The value of a digital Rand
The point of the project, which is code-named ‘Project Dunbar’, is to create a shared digital currency between the entities involved. It’s not just a digital Rand, then. It’s also a digital dollar (Singaporean and Australian), as well as a digital ringgit — which is what Malaysia’s currency is called. Collectively, these are multiple central bank digital currencies (mCBDCs).
And they’re supposed to make life easier between countries. They do this by allowing “…direct cross-border transactions between financial institutions in different currencies, with the potential to cut costs and increase speed.”

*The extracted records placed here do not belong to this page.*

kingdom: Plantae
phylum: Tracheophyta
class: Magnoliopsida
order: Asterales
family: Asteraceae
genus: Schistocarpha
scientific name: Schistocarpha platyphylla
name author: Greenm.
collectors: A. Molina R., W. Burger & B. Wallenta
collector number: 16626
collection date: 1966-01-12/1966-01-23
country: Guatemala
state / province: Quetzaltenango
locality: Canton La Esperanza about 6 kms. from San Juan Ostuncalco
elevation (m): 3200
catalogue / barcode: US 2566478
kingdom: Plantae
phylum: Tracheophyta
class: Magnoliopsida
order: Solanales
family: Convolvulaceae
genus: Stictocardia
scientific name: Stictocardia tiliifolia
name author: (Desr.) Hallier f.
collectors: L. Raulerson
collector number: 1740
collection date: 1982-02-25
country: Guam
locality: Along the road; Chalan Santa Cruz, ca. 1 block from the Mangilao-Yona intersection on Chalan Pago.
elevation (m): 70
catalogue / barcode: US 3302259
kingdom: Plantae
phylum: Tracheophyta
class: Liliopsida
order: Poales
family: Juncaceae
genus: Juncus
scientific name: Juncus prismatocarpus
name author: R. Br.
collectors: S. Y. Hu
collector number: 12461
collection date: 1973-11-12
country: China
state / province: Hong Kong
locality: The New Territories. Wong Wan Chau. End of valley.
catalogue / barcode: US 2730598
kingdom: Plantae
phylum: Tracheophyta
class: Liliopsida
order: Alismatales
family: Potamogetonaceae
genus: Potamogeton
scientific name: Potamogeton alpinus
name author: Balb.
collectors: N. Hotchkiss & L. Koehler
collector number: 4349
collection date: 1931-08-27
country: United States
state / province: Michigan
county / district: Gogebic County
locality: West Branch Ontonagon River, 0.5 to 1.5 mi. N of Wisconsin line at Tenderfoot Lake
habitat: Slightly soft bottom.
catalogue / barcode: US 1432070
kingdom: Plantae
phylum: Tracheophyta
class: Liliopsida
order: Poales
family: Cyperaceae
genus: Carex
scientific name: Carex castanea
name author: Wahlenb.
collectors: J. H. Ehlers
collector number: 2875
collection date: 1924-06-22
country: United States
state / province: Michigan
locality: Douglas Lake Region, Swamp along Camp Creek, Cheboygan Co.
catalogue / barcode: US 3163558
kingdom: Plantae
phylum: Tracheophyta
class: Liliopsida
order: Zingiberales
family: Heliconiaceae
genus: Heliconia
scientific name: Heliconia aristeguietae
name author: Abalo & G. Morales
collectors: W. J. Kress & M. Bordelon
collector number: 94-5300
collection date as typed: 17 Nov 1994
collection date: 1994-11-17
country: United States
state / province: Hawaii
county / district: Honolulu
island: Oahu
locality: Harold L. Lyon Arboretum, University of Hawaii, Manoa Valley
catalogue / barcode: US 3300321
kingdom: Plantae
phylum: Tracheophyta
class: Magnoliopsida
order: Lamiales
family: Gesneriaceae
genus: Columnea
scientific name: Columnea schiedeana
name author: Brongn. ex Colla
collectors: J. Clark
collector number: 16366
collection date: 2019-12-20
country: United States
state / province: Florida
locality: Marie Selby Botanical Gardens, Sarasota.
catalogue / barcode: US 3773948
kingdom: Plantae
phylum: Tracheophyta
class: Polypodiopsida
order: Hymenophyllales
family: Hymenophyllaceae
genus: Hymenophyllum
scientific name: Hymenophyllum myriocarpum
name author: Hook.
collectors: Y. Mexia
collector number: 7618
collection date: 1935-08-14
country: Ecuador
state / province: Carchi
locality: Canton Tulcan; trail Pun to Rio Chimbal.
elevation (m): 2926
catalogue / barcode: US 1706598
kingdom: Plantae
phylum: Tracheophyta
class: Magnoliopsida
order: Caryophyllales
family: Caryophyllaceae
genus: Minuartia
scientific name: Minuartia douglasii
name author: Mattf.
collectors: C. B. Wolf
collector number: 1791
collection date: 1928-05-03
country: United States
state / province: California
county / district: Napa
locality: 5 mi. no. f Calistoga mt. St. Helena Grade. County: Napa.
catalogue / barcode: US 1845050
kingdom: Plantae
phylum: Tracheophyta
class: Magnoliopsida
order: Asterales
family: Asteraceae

The project has so far developed two prototypes, but mostly it has identified challenges to implementing digital currencies. These were published in a report which is a little… heavy for a Tuesday morning. The gist is that digital currencies, at least on an international level, will work best across similar regions. The development of multiple payment solutions is the most likely outcome.
Banking on the future
Rashad Cassim, deputy governor of the SARB, said, “Even though multi-CBDC exploration is in its infancy, Project Dunbar highlights the possibilities of using multiple CBDCs issued on a shared platform for international settlement. While many unknowns remain, and a number of areas still require further investigation, it is only through our collective understanding and journeying together that we can meaningfully contribute to the G20 roadmap for enhancing cross-border payments.”
Project Dunbar is ongoing, and still experimental. Whether South Africans end up with a stablecoin in the form of a digital Rand is still uncertain. It’ll probably turn up first in international commerce before landing in the hands of everyday people. Because the banks will want to be sure how it works (and how best to exploit it) before turning it out on the common folk. Naturally.